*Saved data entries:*
Start of Block
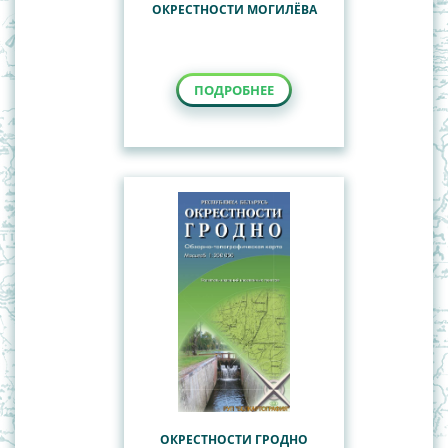
ОКРЕСТНОСТИ МОГИЛЁВА
ПОДРОБНЕЕ
ОКРЕСТНОСТИ ГРОДНО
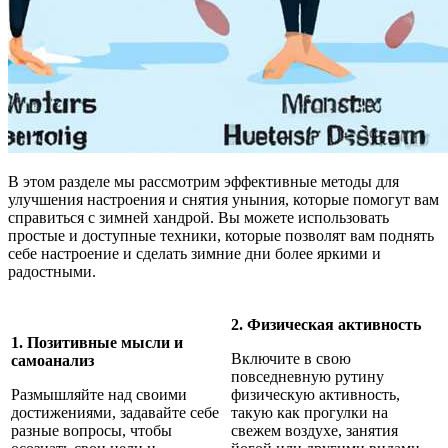
В этом разделе мы рассмотрим эффективные методы для
улучшения настроения и снятия уныния, которые помогут вам
справиться с зимней хандрой. Вы можете использовать
простые и доступные техники, которые позволят вам поднять
себе настроение и сделать зимние дни более яркими и
радостными.
2. Физическая активность
1. Позитивные мысли и
Включите в свою
самоанализ
повседневную рутину
Размышляйте над своими
физическую активность,
достижениями, задавайте себе
такую как прогулки на
разные вопросы, чтобы
свежем воздухе, занятия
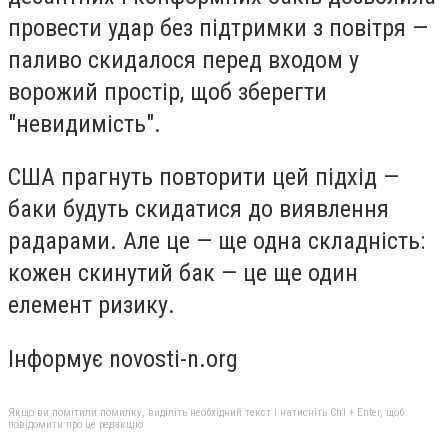
провести удар без підтримки з повітря —
паливо скидалося перед входом у
ворожий простір, щоб зберегти
"невидимість".
США прагнуть повторити цей підхід —
баки будуть скидатися до виявлення
радарами. Але це — ще одна складність:
кожен скинутий бак — це ще один
елемент ризику.
Інформує novosti-n.org
Якщо ви помітили помилку, виділіть необхідний текст і натисніть Ctrl + Enter, щоб
повідомити про це редакцію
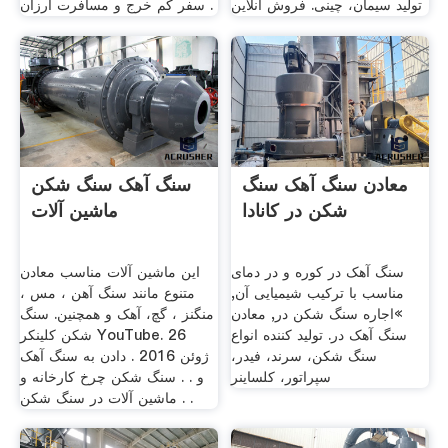
تولید سیمان، چینی. فروش آنلاین
سفر کم خرج و مسافرت ارزان .
معادن سنگ آهک سنگ
سنگ آهک سنگ شکن
شکن در کانادا
ماشین آلات
سنگ آهک در کوره و در دمای
این ماشین آلات مناسب معادن
مناسب با ترکیب شیمیایی آن,
متنوع مانند سنگ آهن ، مس ،
»اجاره سنگ شکن در, معادن
منگنز ، گچ، آهک و همچنین. سنگ
سنگ آهک در. تولید کننده انواع
شکن کلینکر YouTube. 26
سنگ شکن، سرند، فیدر،
ژوئن 2016 . دادن به سنگ آهک
سپراتور، کلساینر
و . . سنگ شکن چرخ کارخانه و
ماشین آلات در سنگ شکن . .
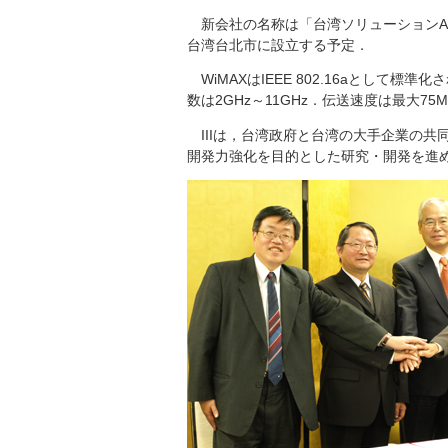
新会社の名称は「台湾ソリューションAE
台湾台北市に設立する予定．
WiMAXはIEEE 802.16aとして
数は2GHz～11GHz．伝送速度は最大75M
IIIは，台湾政府と台湾の大手企業の共
開発力強化を目的とした研究・開発を進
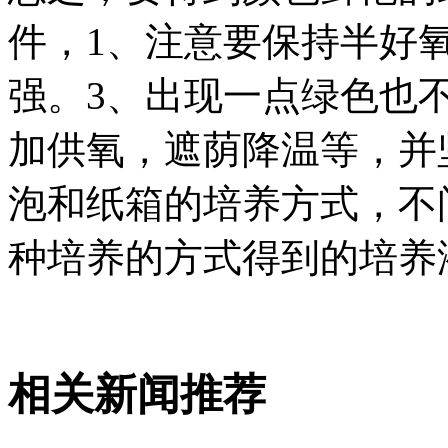
件，1、注意要保持半好
强。3、出现一点绿色也
加供氧，遮荫降温等，并
泡和纸箱的培养方式，不
种培养的方式得到的培养
相关新闻推荐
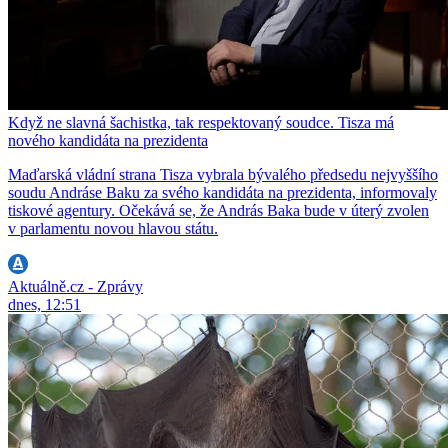
Když ne slavná šachistka, tak respektovaný soudce. Tisza má
nového kandidáta na prezidenta
Maďarská vládní strana Tisza vybrala bývalého předsedu nejvyššího
soudu Andráse Baku za svého kandidáta na prezidenta, informovaly
tiskové agentury. Očekává se, že András Baka bude v úterý zvolen
v parlamentu novou hlavou státu.
Aktuálně.cz - Zprávy
dnes, 12:51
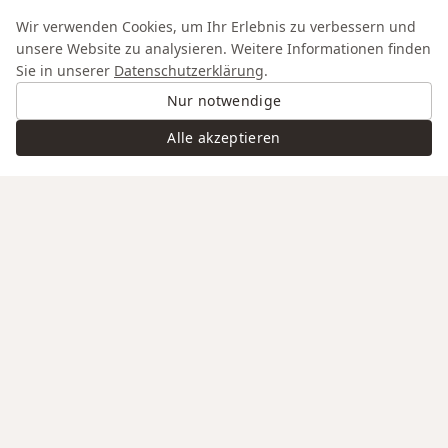
Wir verwenden Cookies, um Ihr Erlebnis zu verbessern und
unsere Website zu analysieren. Weitere Informationen finden
Sie in unserer
Datenschutzerklärung
.
Nur notwendige
Alle akzeptieren
Swiss Service
Edle Materialien
Gravur auf Anfrage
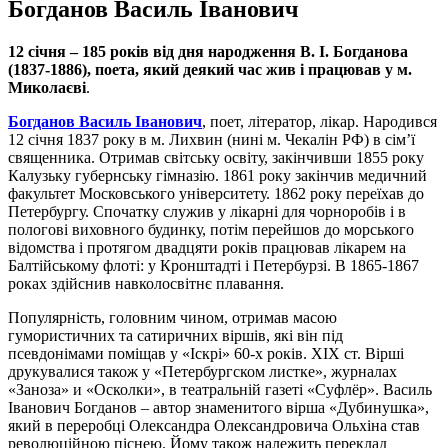
Богданов Василь Іванович
12 січня – 185 років від дня народження В. І. Богданова
(1837-1886), поета, який деякий час жив і працював у м.
Миколаєві
.
Богданов Василь Іванович
, поет, літератор, лікар. Народився
12 січня 1837 року в м. Лихвин (нині м. Чекалін РФ) в сім’ї
священника. Отримав світську освіту, закінчивши 1855 року
Калузьку губернську гімназію. 1861 року закінчив медичний
факультет Московського університету. 1862 року переїхав до
Петербургу. Спочатку служив у лікарні для чорноробів і в
пологові виховного будинку, потім перейшов до морського
відомства і протягом двадцяти років працював лікарем на
Балтійському флоті: у Кронштадті і Петербурзі. В 1865-1867
роках здійснив навколосвітнє плавання.
Популярність, головним чином, отримав масою
гумористичних та сатиричних віршів, які він під
псевдонімами поміщав у «Іскрі» 60-х років. ХІХ ст. Вірші
друкувалися також у «Петербургском листке», журналах
«Заноза» и «Осколки», в театральній газеті «Суфлёр». Василь
Іванович Богданов – автор знаменитого вірша «Дубинушка»,
який в переробці Олександра Олександровича Ольхіна став
революційною піснею. Йому також належить переклад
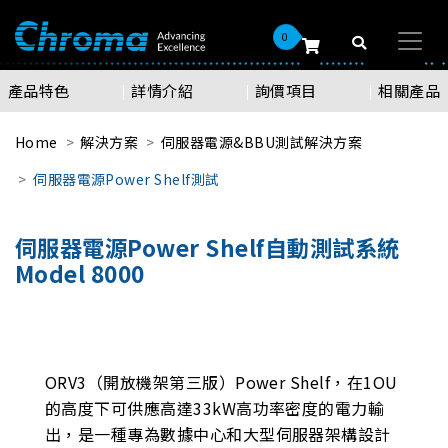
0
產品特色
詳情介紹
詢價項目
相關產品
Home
解決方案
伺服器電源&BBU測試解決方案
伺服器電源Power Shelf測試
伺服器電源Power Shelf自動測試系統
Model 8000
ORV3（開放機架第三版）Power Shelf，在1OU
的高度下可供應高達33kW高功率密度的電力輸
出，是一種專為數據中心和大型伺服器架構設計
End of Block
Reproduce every line of text from the data above verbatim, leaving out the pictures.

ОКРЕСТНОСТИ МОГИЛЁВА
ПОДРОБНЕЕ
ОКРЕСТНОСТИ ГРОДНО
В этом разделе мы рассмотрим эффективные методы для
улучшения настроения и снятия уныния, которые помогут вам
справиться с зимней хандрой. Вы можете использовать
простые и доступные техники, которые позволят вам поднять
себе настроение и сделать зимние дни более яркими и
радостными.
2. Физическая активность
1. Позитивные мысли и
Включите в свою
самоанализ
повседневную рутину
Размышляйте над своими
физическую активность,
достижениями, задавайте себе
такую как прогулки на
разные вопросы, чтобы
свежем воздухе, занятия
провести удар без підтримки з повітря —
паливо скидалося перед входом у
ворожий простір, щоб зберегти
"невидимість".
США прагнуть повторити цей підхід —
баки будуть скидатися до виявлення
радарами. Але це — ще одна складність:
кожен скинутий бак — це ще один
елемент ризику.
Інформує novosti-n.org
Якщо ви помітили помилку, виділіть необхідний текст і натисніть Ctrl + Enter, щоб
повідомити про це редакцію
تولید سیمان، چینی. فروش آنلاین
سفر کم خرج و مسافرت ارزان .
معادن سنگ آهک سنگ
سنگ آهک سنگ شکن
شکن در کانادا
ماشین آلات
سنگ آهک در کوره و در دمای
این ماشین آلات مناسب معادن
مناسب با ترکیب شیمیایی آن,
متنوع مانند سنگ آهن ، مس ،
»اجاره سنگ شکن در, معادن
منگنز ، گچ، آهک و همچنین. سنگ
سنگ آهک در. تولید کننده انواع
شکن کلینکر YouTube. 26
سنگ شکن، سرند، فیدر،
ژوئن 2016 . دادن به سنگ آهک
سپراتور، کلساینر
و . . سنگ شکن چرخ کارخانه و
ماشین آلات در سنگ شکن . .
新会社の名称は「台湾ソリューションAE
台湾台北市に設立する予定．
WiMAXはIEEE 802.16aとして
数は2GHz～11GHz．伝送速度は最大75M
IIIは，台湾政府と台湾の大手企業の共
開発力強化を目的とした研究・開発を進
件，1、注意要保持半好
强。3、出现一点绿色也
加供氧，遮荫降温等，并
泡和纸箱的培养方式，不
种培养的方式得到的培养
相关新闻推荐
Když ne slavná šachistka, tak respektovaný soudce. Tisza má
nového kandidáta na prezidenta
Maďarská vládní strana Tisza vybrala bývalého předsedu nejvyššího
soudu Andráse Baku za svého kandidáta na prezidenta, informovaly
tiskové agentury. Očekává se, že András Baka bude v úterý zvolen
v parlamentu novou hlavou státu.
Aktuálně.cz - Zprávy
dnes, 12:51
Wir verwenden Cookies, um Ihr Erlebnis zu verbessern und
unsere Website zu analysieren. Weitere Informationen finden
Sie in unserer
Datenschutzerklärung
.
Nur notwendige
Alle akzeptieren
Swiss Service
Edle Materialien
Gravur auf Anfrage
Богданов Василь Іванович
12 січня – 185 років від дня народження В. І. Богданова
(1837-1886), поета, який деякий час жив і працював у м.
Миколаєві
.
Богданов Василь Іванович
, поет, літератор, лікар. Народився
12 січня 1837 року в м. Лихвин (нині м. Чекалін РФ) в сім’ї
священника. Отримав світську освіту, закінчивши 1855 року
Калузьку губернську гімназію. 1861 року закінчив медичний
факультет Московського університету. 1862 року переїхав до
Петербургу. Спочатку служив у лікарні для чорноробів і в
пологові виховного будинку, потім перейшов до морського
відомства і протягом двадцяти років працював лікарем на
Балтійському флоті: у Кронштадті і Петербурзі. В 1865-1867
роках здійснив навколосвітнє плавання.
Популярність, головним чином, отримав масою
гумористичних та сатиричних віршів, які він під
псевдонімами поміщав у «Іскрі» 60-х років. ХІХ ст. Вірші
друкувалися також у «Петербургском листке», журналах
«Заноза» и «Осколки», в театральній газеті «Суфлёр». Василь
Іванович Богданов – автор знаменитого вірша «Дубинушка»,
який в переробці Олександра Олександровича Ольхіна став
революційною піснею. Йому також належить переклад
0
產品特色
詳情介紹
詢價項目
相關產品
Home
解決方案
伺服器電源&BBU測試解決方案
伺服器電源Power Shelf測試
伺服器電源Power Shelf自動測試系統
Model 8000
ORV3（開放機架第三版）Power Shelf，在1OU
的高度下可供應高達33kW高功率密度的電力輸
出，是一種專為數據中心和大型伺服器架構設計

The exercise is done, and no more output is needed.